Metadata-Version: 2.4
Name: speaknow-gui
Version: 0.1.1
Summary: Realtime AI Voice Interface using OpenAI Realtime API
Author-email: Paul Martin <paulmartin4work@protonmail.com>
Requires-Python: >=3.11
Description-Content-Type: text/markdown
License-File: LICENSE
Requires-Dist: openai[realtime]
Requires-Dist: sounddevice
Requires-Dist: audioop-lts; python_version >= "3.13"
Requires-Dist: numpy
Requires-Dist: pydub
Requires-Dist: textual
Requires-Dist: textual-dev
Requires-Dist: textual_serve
Requires-Dist: PyYAML
Requires-Dist: gpt-token-tracker
Dynamic: license-file

# SpeakNow

SpeakNow is a high-performance, real-time AI voice interface built on the OpenAI Realtime API. It provides a seamless, low-latency speech-to-speech conversational experience directly in your terminal.

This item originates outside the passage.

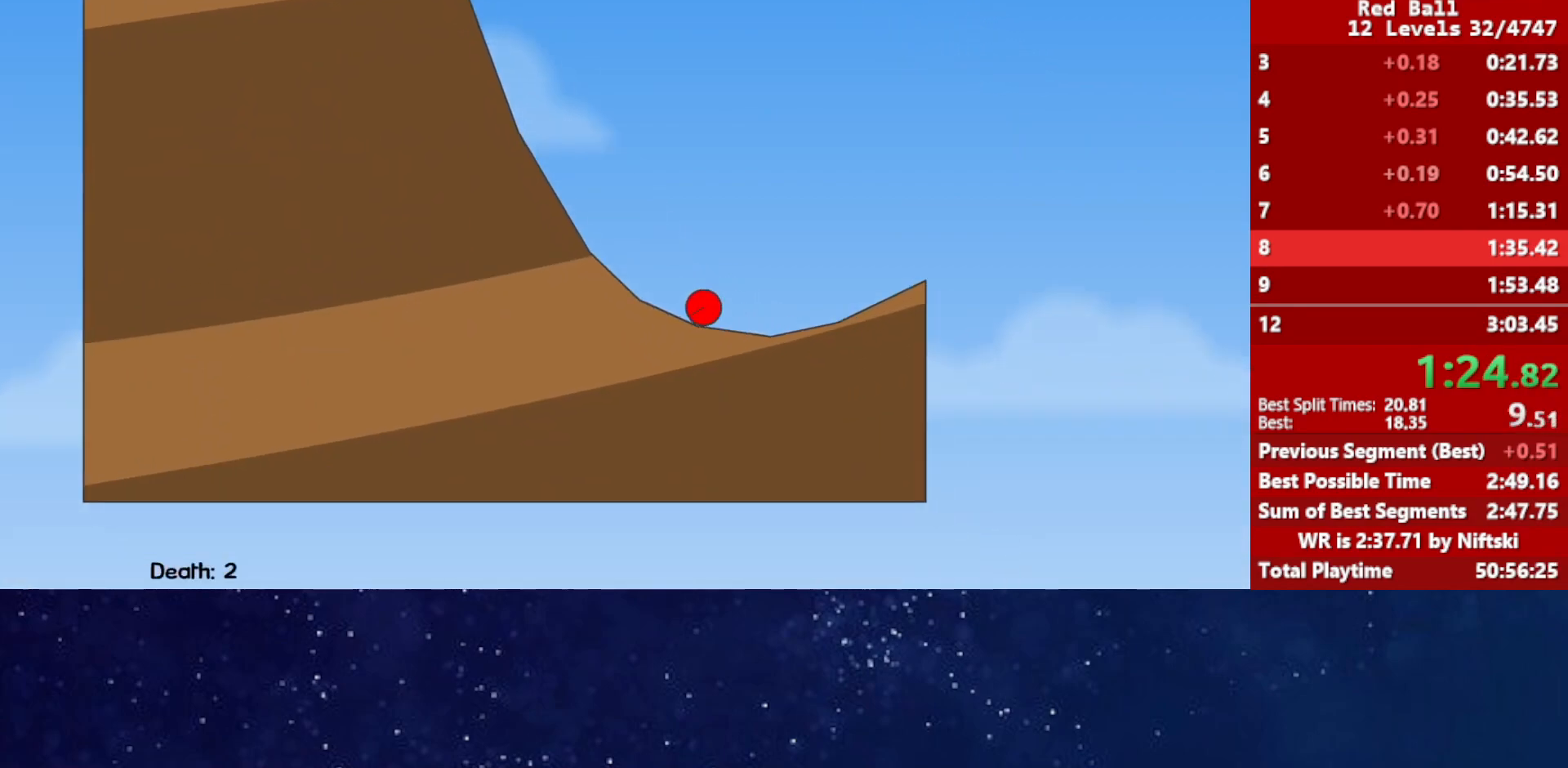
{"keys": ["right", "up"], "events": [[33, "up", "down"]]}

This project is based on and inspired by the `push_to_talk_app.py` example from the [openai-python](https://github.com/openai/openai-python/blob/main/examples/realtime/push_to_talk_app.py) repository but with lots of features added.

## Features

* **Low-Latency Speech-to-Speech:** Direct multimodal interaction using the `gpt-realtime` or `gpt-realtime-mini` models for near-instant responses.
* **Real-time Transcription:** View live streaming transcripts of your conversation as you speak.
* **Advanced Audio Handling:** Save input speech to local WAV files for record-keeping or debugging.
* **Configurable Parameters:** Easily adjust system prompts, model names, mode, and transcription options through a built-in TUI settings menu.
* **Professional TUI:** A clean, "sticky" interface with persistent headers, footers, and scrollable settings panes using ```textual```.
* **Voice Amplitude Monitor:** Monitor the volume of the voice input

## Installation

SpeakNow requires **Python 3.11 or greater**.

To install the latest version from PyPI, run:

```bash
pip install speaknow-gui
```

For linux, portaudio19-dev and ffmpeg are required. For example, to install on Ubuntu:

```bash
sudo apt install portaudio19-dev ffmpeg
```

## Usage

### Configuration
Before running, ensure your OPENAI_API_KEY is set in your environment variables. 

In Windows open the Edit Environmnent Variables GUI and add it there.

In Linux:
```bash
export OPENAI_API_KEY="your-api-key-here"
```

SpeakNow provides two main entry points for different use cases.

### 1. Standard Application
Launch the main TUI application to start a real-time session:

Windows:
```powershell
speaknow.exe
```

Linux:
```bash
speaknow
```

![GUI preview](images/gui_preview.png)
![Config preview](images/config_preview.png)

### 2. Web Service Mode
Run a server-side version optimized for shared or remote environments:

Windows:
```powershell
speaknow-serve.exe
```

Linux:
```bash
speaknow-serve
```

### Modes:
The mode can be changed in configuration.
Manual mode is triggered by hitting "Start," speaking and then hitting "Stop." to send the audio.
Server VAD and uses periods of silence to automatically chunk the audio.
Semantic VAD  uses a semantic classifier to detect when the user has finished speaking, based on the words they have uttered.